- Opening Delimiter -

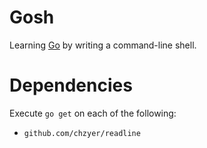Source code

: # Gosh
Learning [Go][go] by writing a command-line shell.


# Dependencies
Execute `go get` on each of the following:
- `github.com/chzyer/readline`


[go]: https://golang.org/
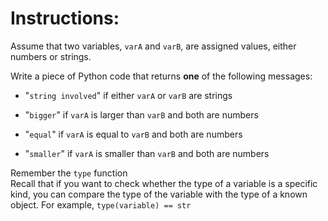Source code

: # Instructions:

Assume that two variables, `varA` and `varB`, are assigned values, either numbers or strings.

Write a piece of Python code that returns **one** of the following messages:

* "`string involved`" if either `varA` or `varB` are strings

* "`bigger`" if `varA` is larger than `varB` and both are numbers

* "`equal`" if `varA` is equal to `varB` and both are numbers

* "`smaller`" if `varA` is smaller than `varB` and both are numbers

<div class="hint">
  Remember the <code>type</code> function
</div>

<div class="hint">
  Recall that if you want to check whether the type of a variable is a specific kind, you can compare the type of the variable with the type of a known object. For example, <code>type(variable) == str</code>
</div>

- Closing Delimiter -

_Written task_. What's needed is an exact copy of every entry, minus the pictures.

_Final answer_.
Source code

: # Gosh
Learning [Go][go] by writing a command-line shell.


# Dependencies
Execute `go get` on each of the following:
- `github.com/chzyer/readline`


[go]: https://golang.org/
Source code

: # Instructions:

Assume that two variables, `varA` and `varB`, are assigned values, either numbers or strings.

Write a piece of Python code that returns **one** of the following messages:

* "`string involved`" if either `varA` or `varB` are strings

* "`bigger`" if `varA` is larger than `varB` and both are numbers

* "`equal`" if `varA` is equal to `varB` and both are numbers

* "`smaller`" if `varA` is smaller than `varB` and both are numbers

<div class="hint">
  Remember the <code>type</code> function
</div>

<div class="hint">
  Recall that if you want to check whether the type of a variable is a specific kind, you can compare the type of the variable with the type of a known object. For example, <code>type(variable) == str</code>
</div>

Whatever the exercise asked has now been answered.